Veiled protesters, mostly relatives of victims of alleged extra-judicial killings, display placards during a protest outside the Philippine military and police camps in Quezon City, Philippines on Wednesday, July 17, 2019. © 2019 AP Photo/Bullit Marquez

Last year, European Union member states at the United Nations Human Rights Council voted decisively in support of a resolution mandating the UN High Commissioner for Human Rights to report on grave rights abuses in the Philippines.

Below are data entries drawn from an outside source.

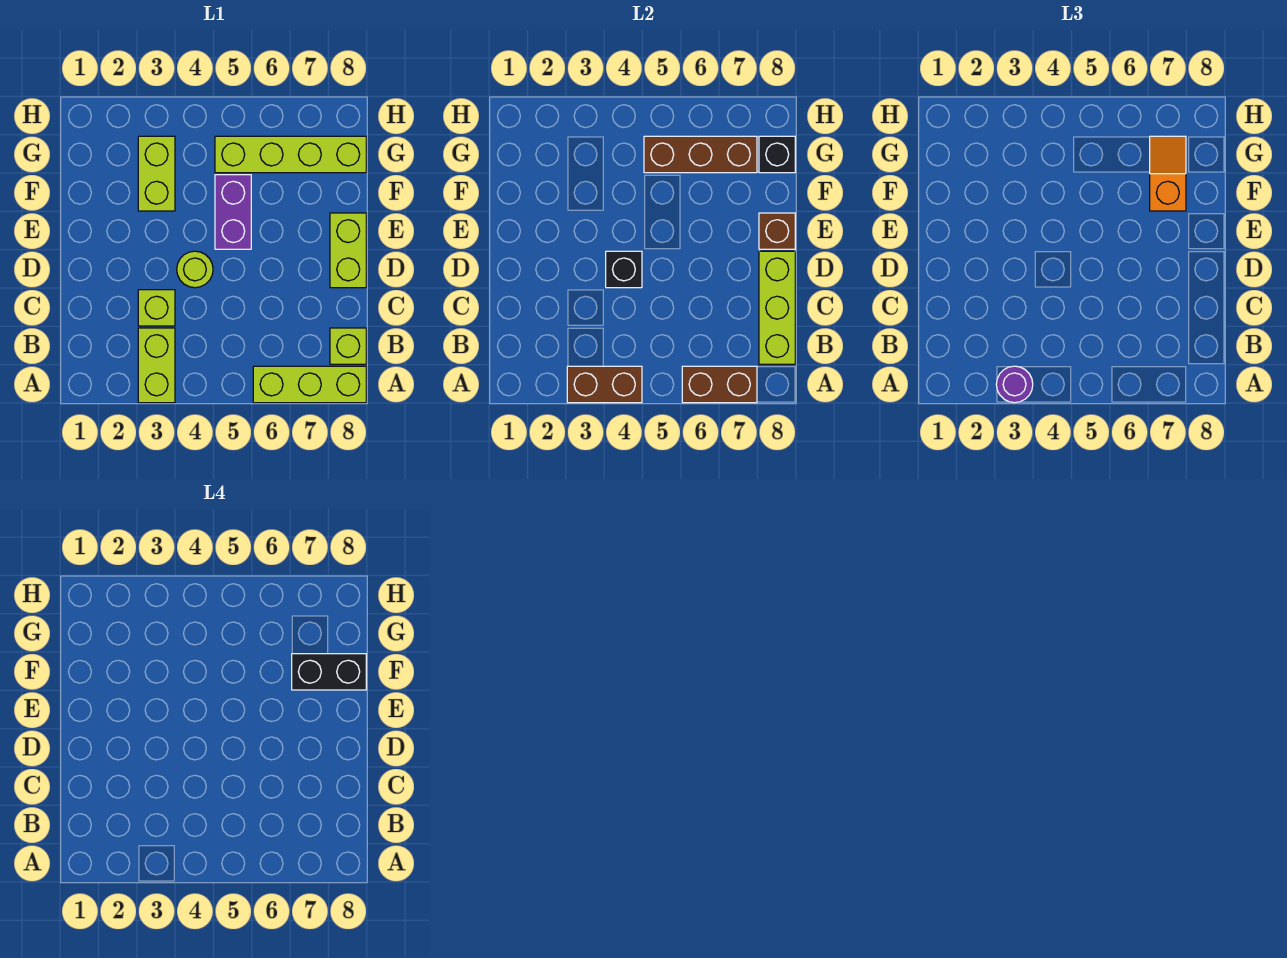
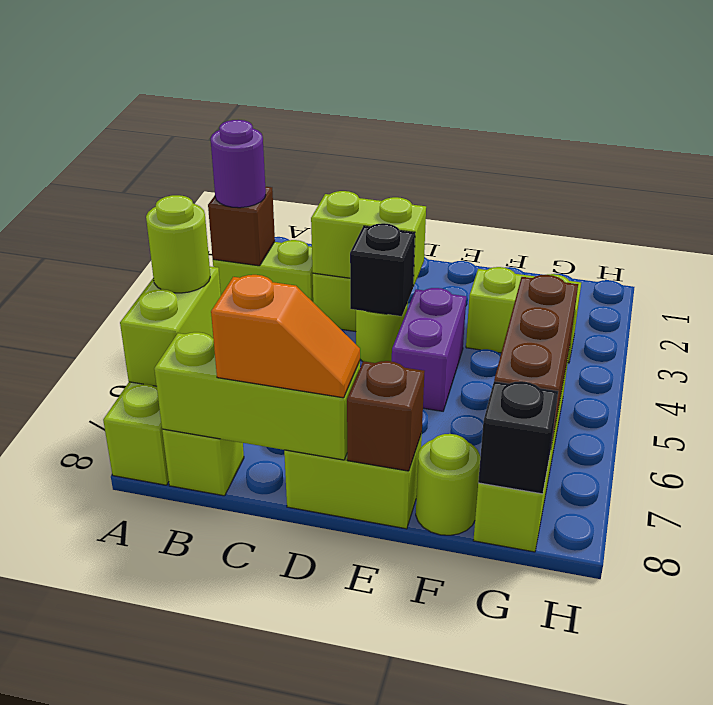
brown brick A3:A4 level 2 -> brown brick A3 level 2
brown brick A6:A7 level 2 -> lime brick A6:A7 level 2
none -> lime round brick A6 level 3
none -> lime brick C3:D3 level 2
purple brick E5:F5 level 1 -> purple brick E4:E5 level 1
orange slope F7:G7 level 3 top F -> orange slope C8:D8 level 3 top C
black brick F7:F8 level 4 -> none
none -> lime round brick F8 level 1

The report, presented in June, documented “widespread and systematic” extrajudicial killings, resulting in tens of thousands of deaths, crimes committed in a climate of near total impunity; the murder of at least 208 human rights defenders between 2015 and 2019, and frequent threats and intimidation, police raids, arbitrary arrests, prosecutions, and shutdowns of civil society groups and media outlets.

The findings were unsurprising, confirming what has been previously documented by rights groups, including Human Rights Watch, and UN special experts. What has been surprising is the Human Rights Council’s reluctance to act on repeated calls for an independent international investigation into the extrajudicial killings and other abuses committed since 2016.

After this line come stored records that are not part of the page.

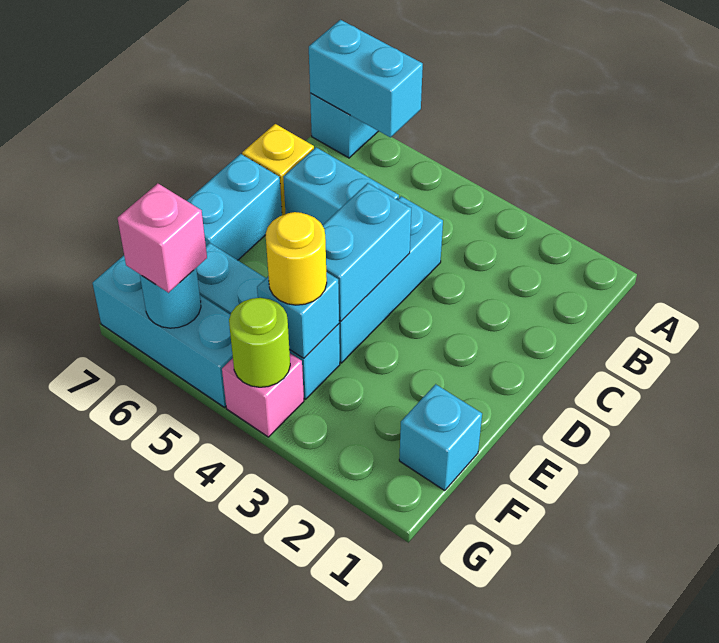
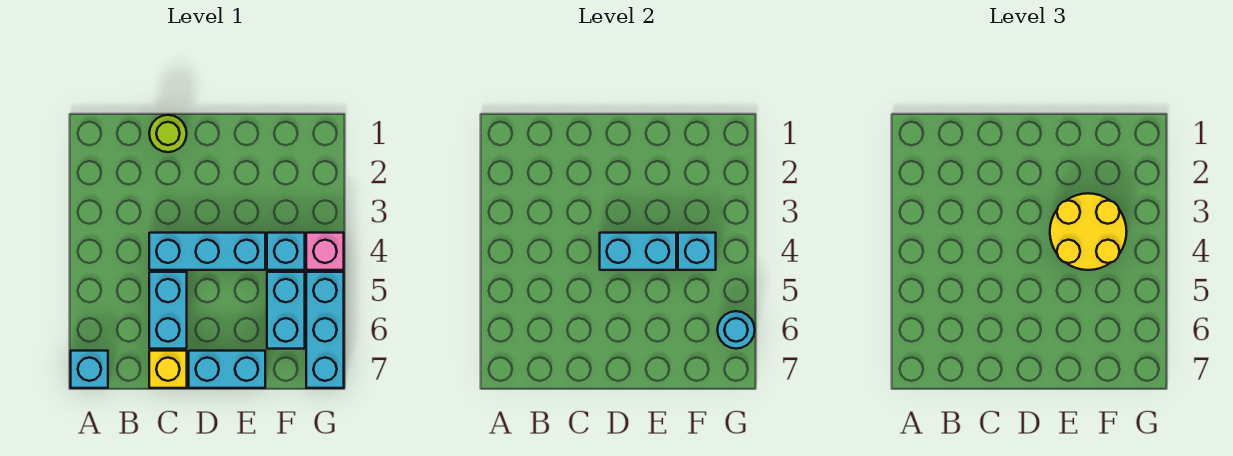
cyan brick A6:A7 level 2 -> none
cyan brick F1 level 1 -> none
yellow round brick F4 level 3 -> yellow round brick E3:F4 level 3
lime round brick G4 level 2 -> lime round brick C1 level 1
pink brick G6 level 3 -> none

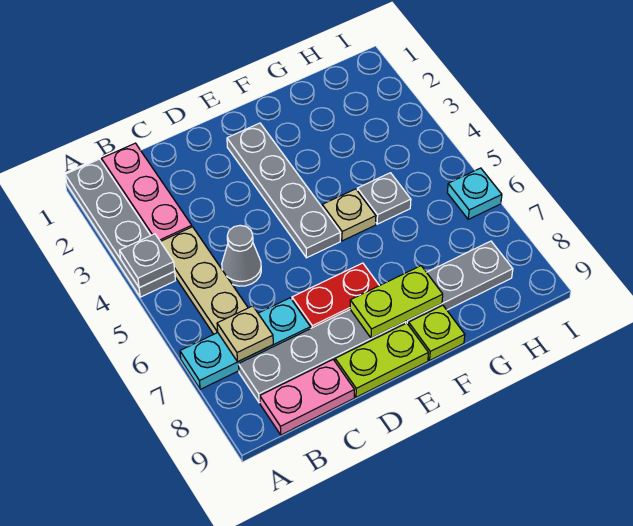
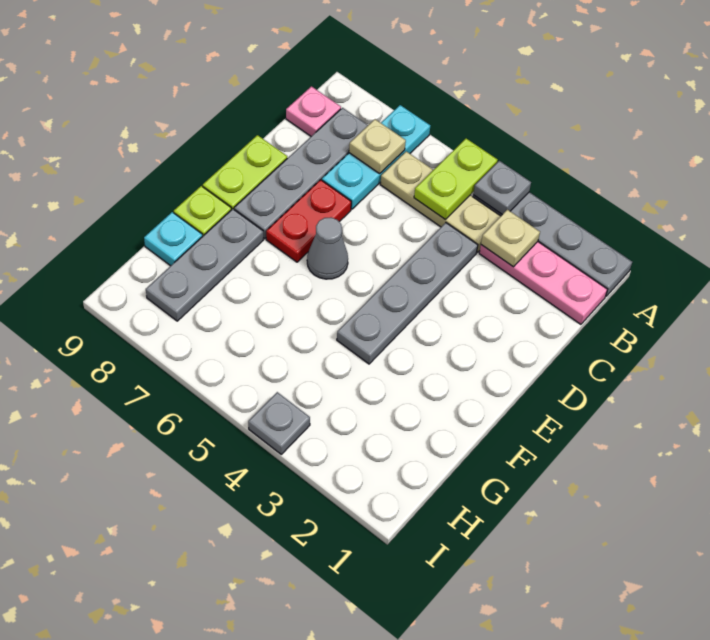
pink plate B9:C9 level 1 -> pink plate B9 level 1
grey cone C5 level 1 -> grey cone E6 level 1
grey plate E2:E5 level 1 -> grey plate C4:F4 level 1
lime plate E8:F8 level 2 -> lime plate A5:B5 level 2
tan plate F5 level 1 -> tan plate B3 level 2
grey plate G5 level 1 -> grey plate I4 level 1
cyan plate I6 level 1 -> cyan plate G9 level 1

In a letter sent on August 27, 62 nongovernmental organizations, including Human Rights Watch, reiterated their call for an independent international investigative mechanism on crimes committed in the Philippines. The groups also cautioned against giving credence to Manila’s recent creation of a panel to review more than 5,600 cases of alleged extrajudicial killings in the country, as the panel includes the very agencies implicated in the abuses.

While the EU has repeatedly expressed concerns over serious abuses by President Rodrigo Duterte’s administration, it has not taken concrete action beyond the June 2019 vote. The Philippines benefit from the EU’s GSP+ scheme, which grants preferential access to the EU market conditional on the ratification and implementation of 27 international human rights, labor, and environmental treaties. Despite noting major backsliding in the country’s human rights record, the EU has so far refused to trigger the mechanisms that could lead to the suspension of the trade benefits.

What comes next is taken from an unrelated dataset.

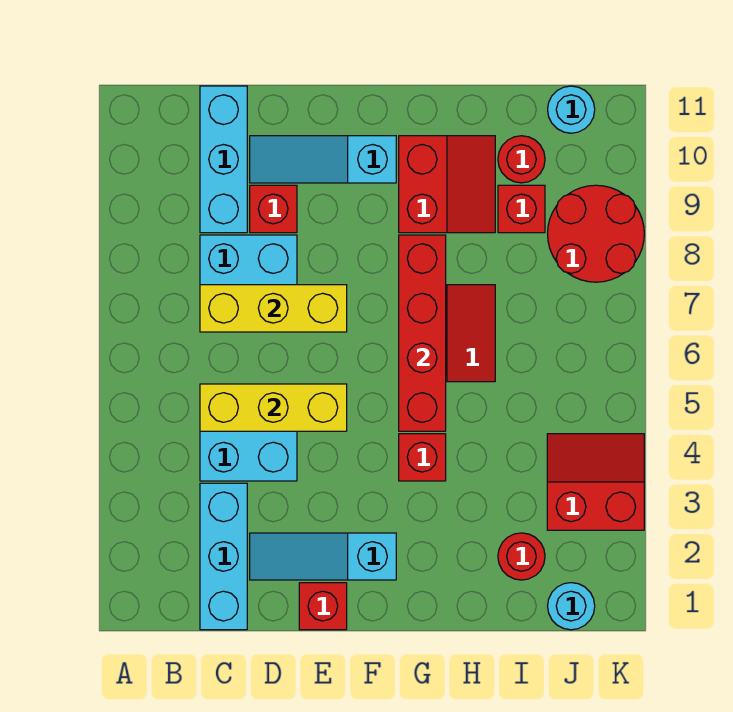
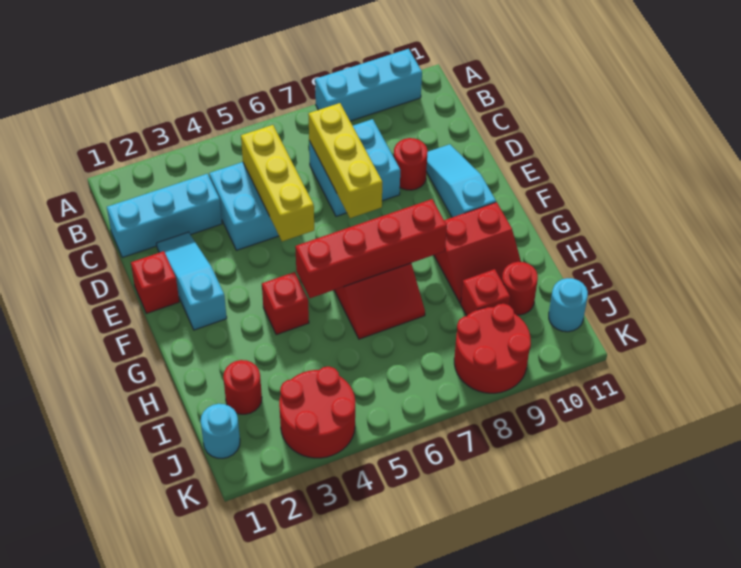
cyan brick C9:C11 level 1 -> cyan brick A8:A10 level 1
red brick D9 level 1 -> red round brick D9 level 1
red slope J3:K4 level 1 top 3 -> red round brick J3:K4 level 1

The EU’s and member states’ support at the Human Rights Council will be necessary to advance prospects for justice in the Philippines. Setting up the mechanism would increase pressure on the Duterte administration to stop the abuses and cooperate meaningfully with the international community. And if the Philippine government fails to do so, it could eventually lead to the Philippines having its EU trade benefits suspended, as Cambodia’s abusive prime minister, Hun Sen, knows very well.